Jéhovah Dictionnaire encyclopédique de la Bible de Augustin Calmet
C’est le nom de Dieu, nom ineffable et mystérieux, que le Seigneur n’a point déclaré aux anciens patriarches avant Moïse (Exode 6.3). L’hébreu, au lieu d’Adonai, lit Jéhovah. J’ai apparu à Abraham et à Isaac dans le Dieu Sadai ; mais je ne leur ai point fait connaître mon nom Jéhovah. Sadai signifie celui qui se suffit à lui-même ; Jéhovah, celui qui subsiste par lui-même, et qui donne l’être et l’existence aux autres. Quand Dieu dit à Moïse qu’il n’a pas fait connaître son nom Jéhovah aux anciens patriarches, ce n’est pas à dire qu’ils ne l’aient pas connu sous l’idée de Dieu créateur et subsistant par lui-même ; mais c’est qu’il ne leur avait pas révélé ce nom, qui exprime si bien sa nature, et sous lequel il a voulu principalement être invoqué dans la suite. Il est vrai que Moïse se sert souvent de ce nom dans la Genèse ; par exemple. Il dit (Genèse 4.26) que les enfants de Seth furent surnommés du nom de Jéhovah ; et qu’Abraham jura (Genèse 14.22) et leva la main au nom de Jéhovah ; et enfin le Seigneur dit à Abraham (Genèse 15.7) : Je suis le Dieu Jéhovah, qui vous ai tiré d’Ur, de Chaldée, etc. Mais c’est que la Genèse a été écrite après que Dieu eut révélé ce nom à Moïse, Il s’en sert dans ce livre par anticipation, et parce qu’au temps où il écrivait, les Juifs se servaient communément du nom de Jéhovah. Il a suivi en cela l’usage de son temps, et non pas celui du temps des patriarches dont il écrit la vie.
Au reste, quand nous prononçons Jéhovah, nous suivons la foule ; car on ne sait pas distinctement la manière dont on doit exprimer ce nom propre et incommunicable du Seigneur, que l’on écrit par jod, hé, vau, hé, et qui dérive du verbe haiah, il a été. Les anciens l’ont exprimé différemment. Sanchoniathon écrit Jevo, Diodore de Sicile, Macrobe, saint Clément d’Alexandrie, saint Jérôme et Origène prononcent Jao ; saint Épiphane, Théodoret et les Samaritains, Jabé, ou Javé. On trouve aussi dans les anciens Jahoh, Javo, Jaou, Jaod. Louis Capel est pour Javo ; Drusius, pour Javé ; Mercerus, pour Jehevah ; Hottinger, pour Jehva. Les Maures appelaient leur Dieu Juba, que quelques-uns croient être le même que Jéhovah. Les Latins avaient apparemment pris leur Jovis, ou Jovis Pater, de Jéhovah. Il est certain que les quatre lettres que nous prononçons par Jéhovah, peuvent aussi s’exprimer par Javo, Jaho, Jaou, Jévo, Javé, Jehvah, etc., et que les anciens Hébreux n’en ignoraient pas la prononciation, puisqu’ils le récitaient dans leurs prières et dans la lecture de leurs livres saints.

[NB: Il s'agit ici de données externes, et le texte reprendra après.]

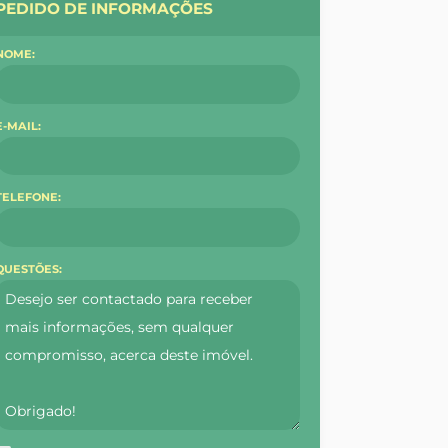
PEDIDO DE INFORMAÇÕES
NOME:
E-MAIL:
TELEFONE:
QUESTÕES:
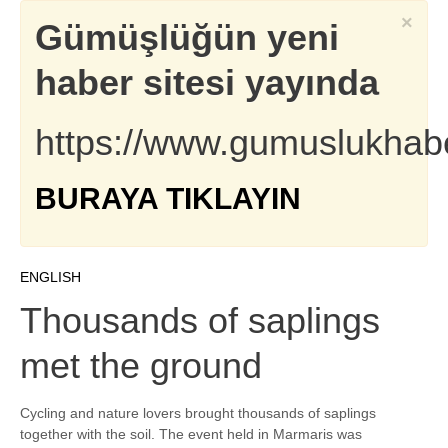
×
Gümüşlüğün yeni
haber sitesi yayında
https://www.gumuslukhab
BURAYA TIKLAYIN
ENGLISH
Thousands of saplings
met the ground
Cycling and nature lovers brought thousands of saplings
together with the soil. The event held in Marmaris was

Mais les Juifs, depuis la captivité de Babylone, par un respect excessif et superstitieux pour ce saint nom, ont quitté l’habitude de le prononcer, et en ont oublié la vraie prononciation. Je pense que les Septante, c’est-à-dire, les interprètes grecs que l’on cite sous ce nom, étaient déj à dans l’usage de ne le plus exprimer, puisque dans leur traduction ils le rendent ordinairement par Kyrios, le Seigneur. Origène, saint Jerôme, Eusèbe témoignent qu’encore de leur temps, les Juifs laissaient le nom de Jéhovah écrit dans leurs exemplaires en caractères anciens samaritains, au lieu de l’écrire en caractères chaldéens ou hébreux communs ; ce qui marque leur vénération pour ce saint nom, et la crainte qu’ils avaient que les étrangers, à qui la langue et le caractère chaldéen n’étaient pas inconnus, ne le découvrissent et n’en abusassent. Ces précautions toutefois n’ont pas empêché que les païens n’en aient souvent abusé. Origène enseigne qu’ils s’en servaient dans leurs exorcismes et dans leurs charmes contre les maladies. Saint Clément d’Alexandrie raconte que ceux des Égyptiens à qui il était permis d’entrer dans le temple du soleil, portaient autour d’eux le nom de Jaou. Trallien rapporte des vers magiques contre la goutte, où se trouvait le nom de Jacques ou Jaath.